Every conversation between Italians sounds like a squabble to C2 and me. We dodge european smokers idling outside entrances to bistros and major tourist attractions. We look up lung cancer statistics for Italians and learn it is alarming especially for youth. They too have embraced the foolish electronic cigarette craze.
We walk at least nine miles every day over cobblestones, up ancient, steep stairways made of sedimentary rock, around the edges of a gaggle of tourists and away from pesky hawkers pleading with us to part with our euros and buy brightly colored, selfie sticks, all the while sheltered from the warm, spring time sun by rows of suessical umbrella trees.
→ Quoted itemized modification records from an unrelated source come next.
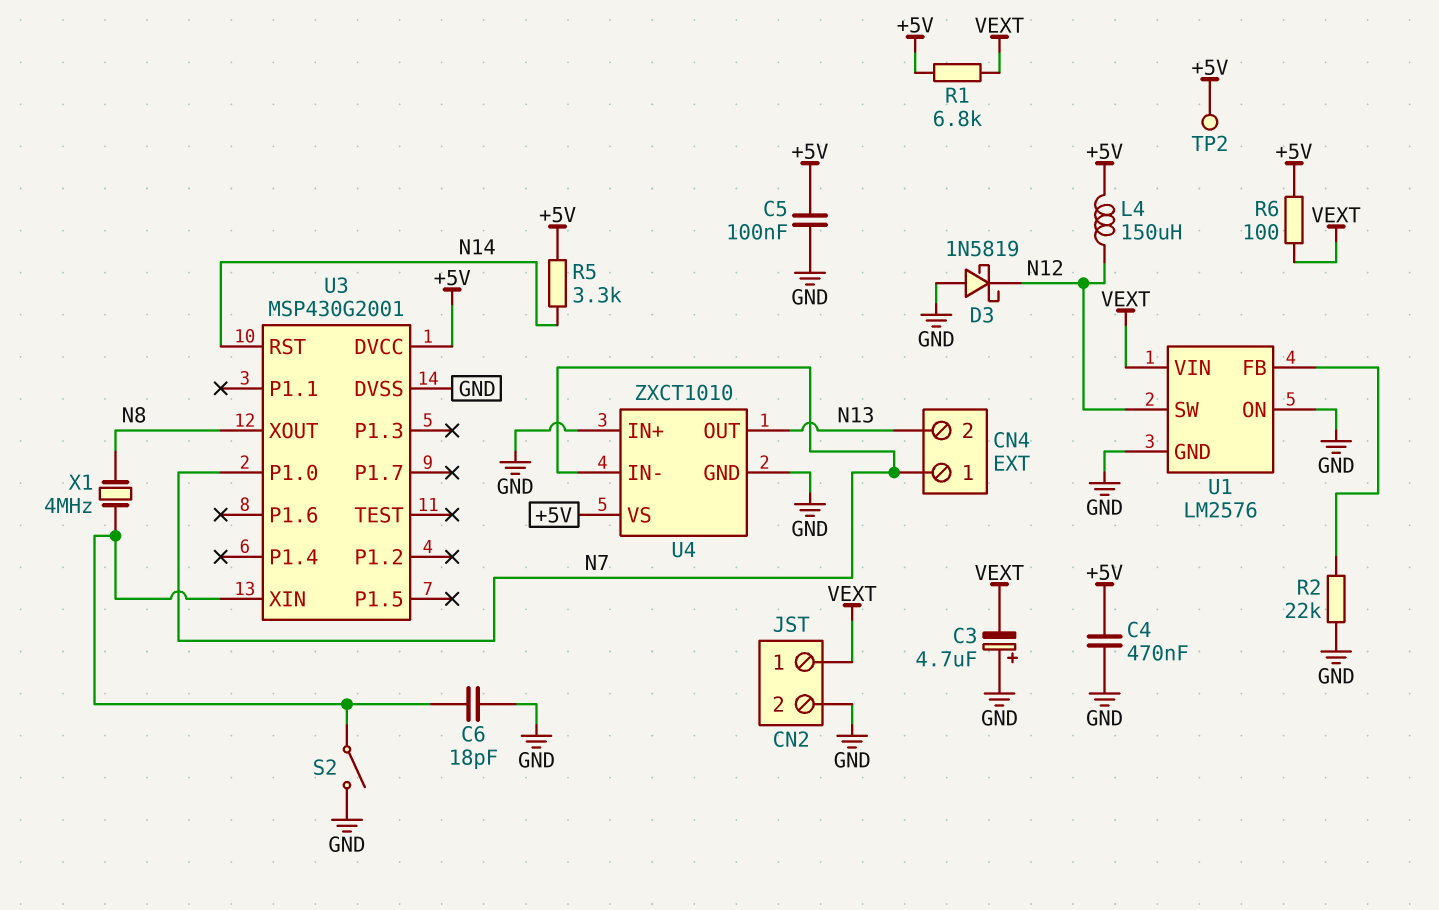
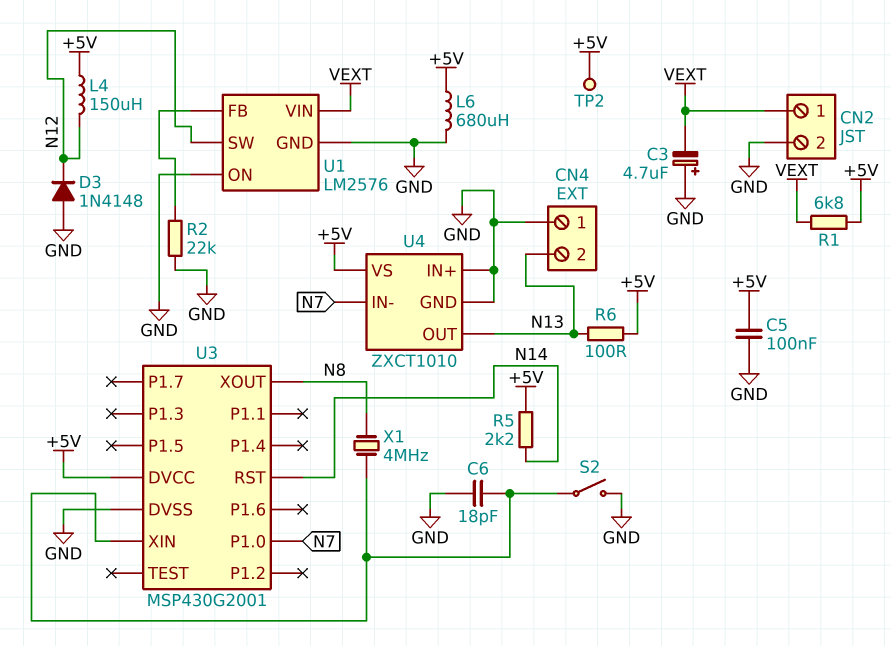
C4: 470nF (+5V, GND) -> none
CN4 pin 1: N7 -> GND
D3: schottky 1N5819 (A GND, K N12) -> diode 1N4148 (A GND, K N12)
L6: none -> 680uH (+5V, GND)
R5: 3.3k (+5V, N14) -> 2.2k (+5V, N14)
R6: 100 (+5V, VEXT) -> 100 (+5V, N13)

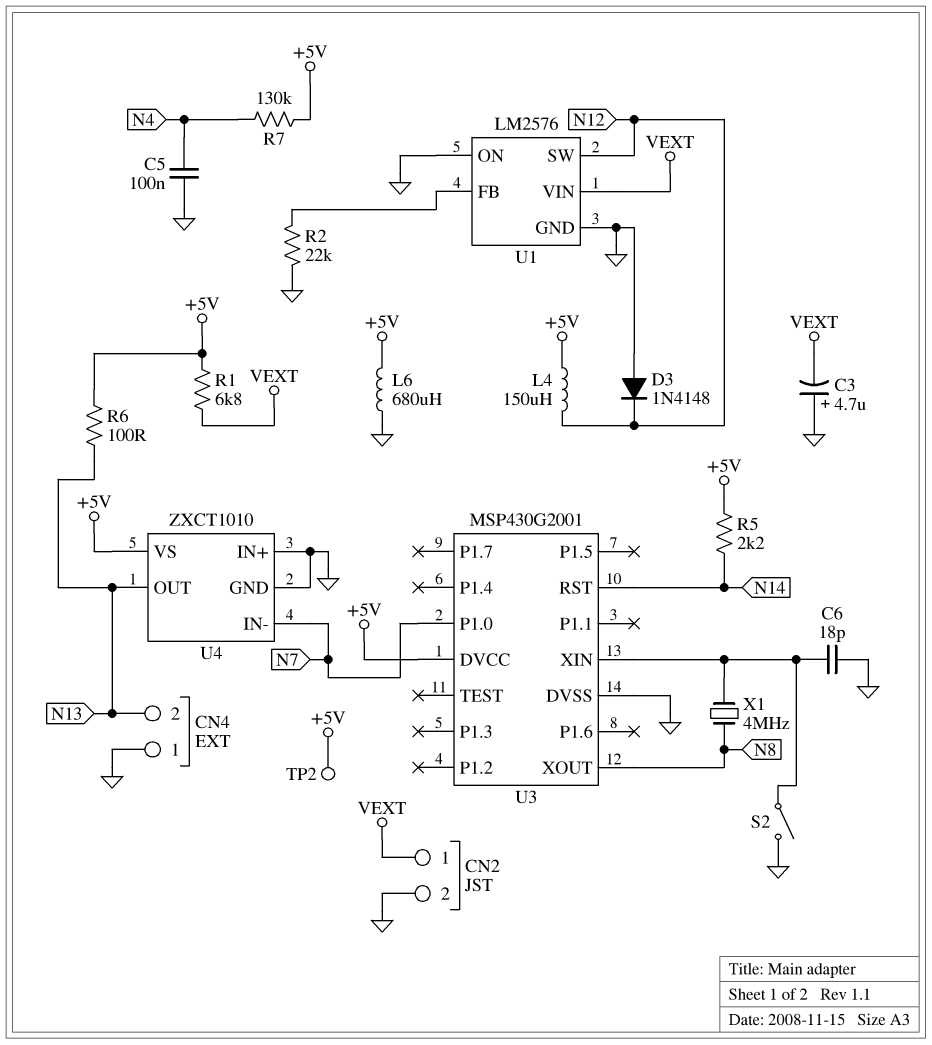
C5: 100nF (+5V, GND) -> 100nF (GND, N4)
R7: none -> 130k (+5V, N4)

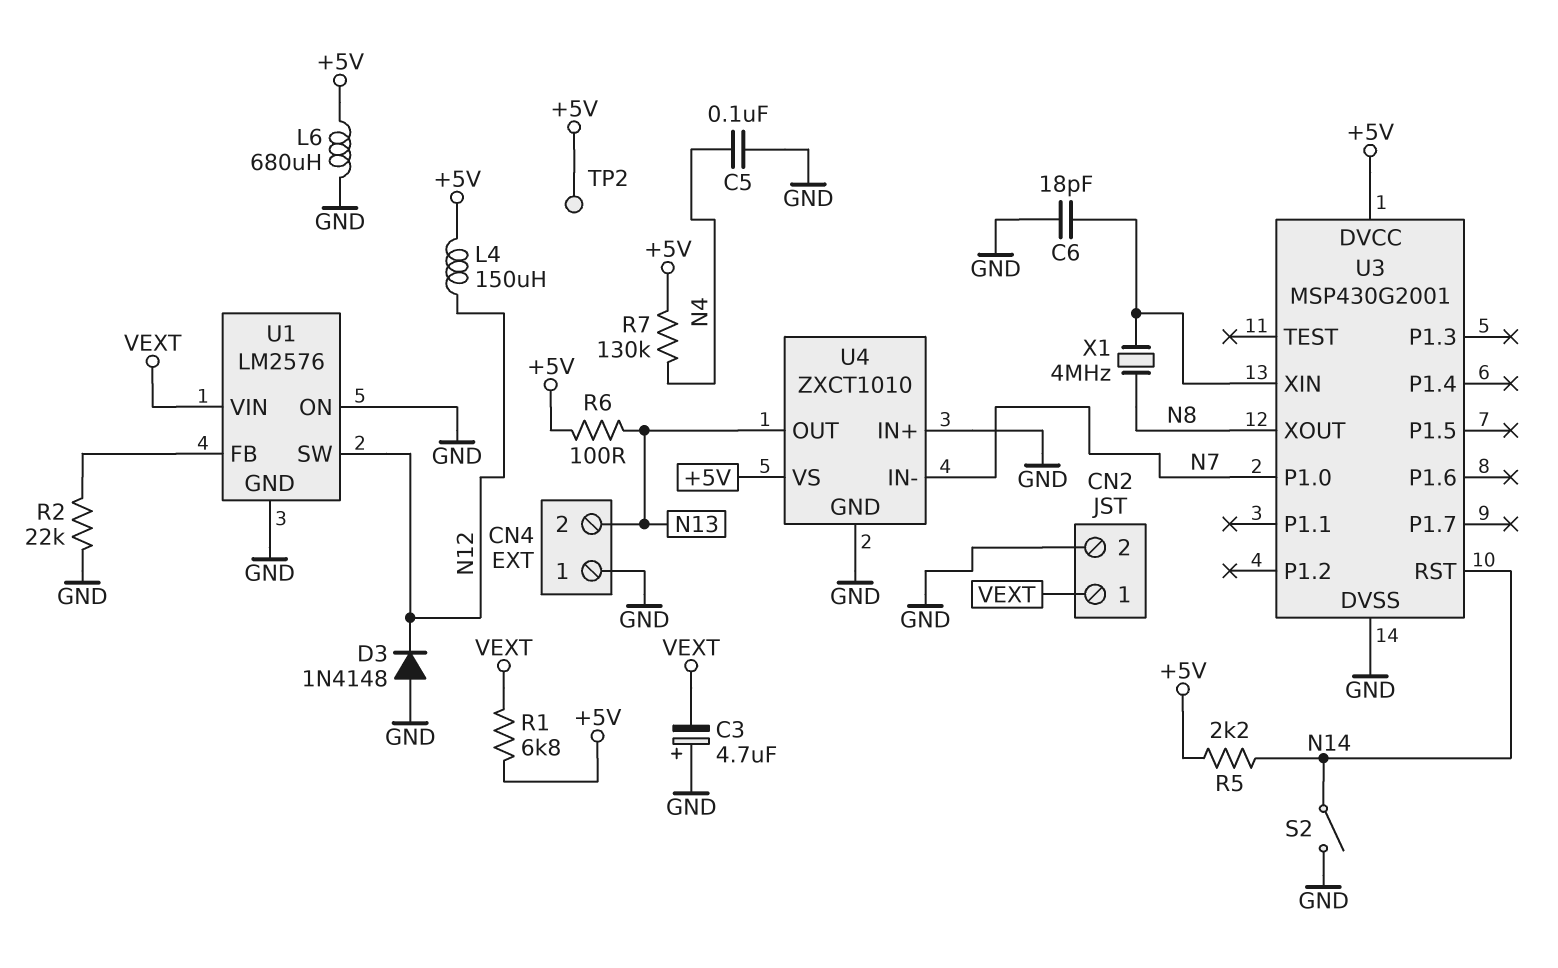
S2: switch (GND, U3/XIN) -> switch (GND, N14)

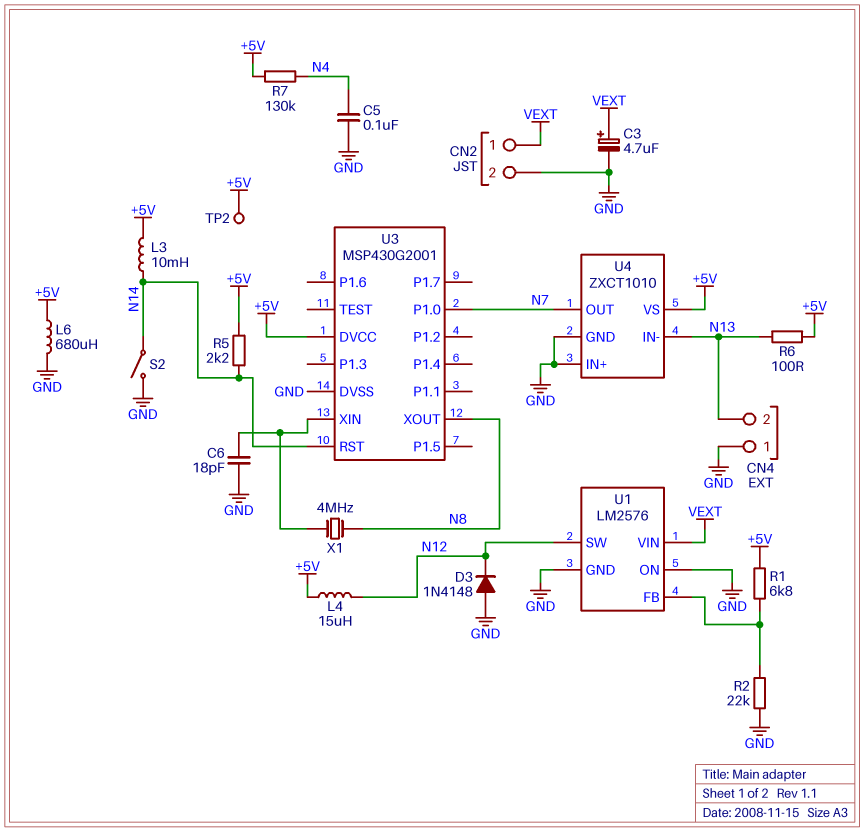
C3: 4.7uF (plus GND, minus VEXT) -> 4.7uF (plus VEXT, minus GND)
L3: none -> 10mH (+5V, N14)
L4: 150uH (+5V, N12) -> 15uH (+5V, N12)
R1: 6.8k (+5V, VEXT) -> 6.8k (+5V, U1/FB)
U4 pin IN-: N7 -> N13
U4 pin OUT: N13 -> N7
Pink cherry tree blossoms are puffing about below our flat windows but surprisingly we see few daffodils or tulips, only an occassional forsythia with bright yellow buds lining a walkway. The sycamore trees leaning over into the Tiber River have not yet budded out. The terrain reminds me of the Texas Hill Country with the seven hills circling the heart of Rome topped by a rocky, arid soil supporting still to this day, the ancient ruins of the Forum, Colosseum and other Roman and Greek architectural antiquities. The sunshine is so bright and warm and it is only March. What must July be like in Rome? I forgot my sunglasses and instantly regret it.
Every where are shops offering pizza, pasta and gelato options but few other cuisines are found in Rome much to our surprise. The best pizza we found was in our neighborhood of Prati at a tiny little place called Pinsa ‘Mpo offering 21 different varieties including dairy free options which is challenge to find in the land of cheese. We found a local bistro that served superior pasta dishes as well as seafood options which helped to provide some variety to our diet. Shrimp stuffed squid and seafood salad were our favorites. One memorable cool day, we sipped mushroom soup under the awning of a cafe, curbside, watching a couple on a Vespa cruising nearby and families with babies bundled up against the brisk weather.
I tasted gelato — rosemary and honey, pistachio, and biscotti – all to rave reviews. What’s not to love about a cup of cream in the afternoon to soothe the aching muscles of a tourist calves? What’s not to love about inexpensive but good quality house wine and a nice meal to cap off the day? We did all that and more.
We visited a farmer’s market showcasing local and fresh options called, Mercato dell’ Unità, housed in a neo-classical building about half-way along the stylish shopping street Via Cola di Rienzo, in the Prati district near our Air Bnb. It has everything to sell from fruits and veggies to meat, fish, cheese and household items. We shopped here for our dinner one night and prepared steamed artichokes (they are in season now) along with chicken and spicy, chicory salad prepared from the tiny cooktop in our eighth story rented flat. Oh, yes, we added a crispy, warm baguette with fresh butter as well to our menu which we called dessert.
We took a cooking class from a local chef one evening, then toured Pompeii and the Almalfi Coast during a fourteen hour day trip with a group of sixteen via Viator Tours. We scaled the stairs to the top of the Saint Peter’s Basilica to peer out across this great city. Early on the first morning of our trip, we toured the Vatican Museum and sneaked into the Sistine Chapel before the crowds to marvel at Michelangelo’s most famous work of art. The ceiling painting tells the story of the book of Genesis through his artwork showcasing his skills, capturing the human form, as well as his resilient painting on his back over nearly four years.
C2, our navigator through the narrow streets of Rome, as well as the key holder to the cyber locks to enter our flat, successfully navigated us to various neighborhoods, city centers and meetups on time and without delay. We even made our way through Dublin airport on St. Patrick’s Day!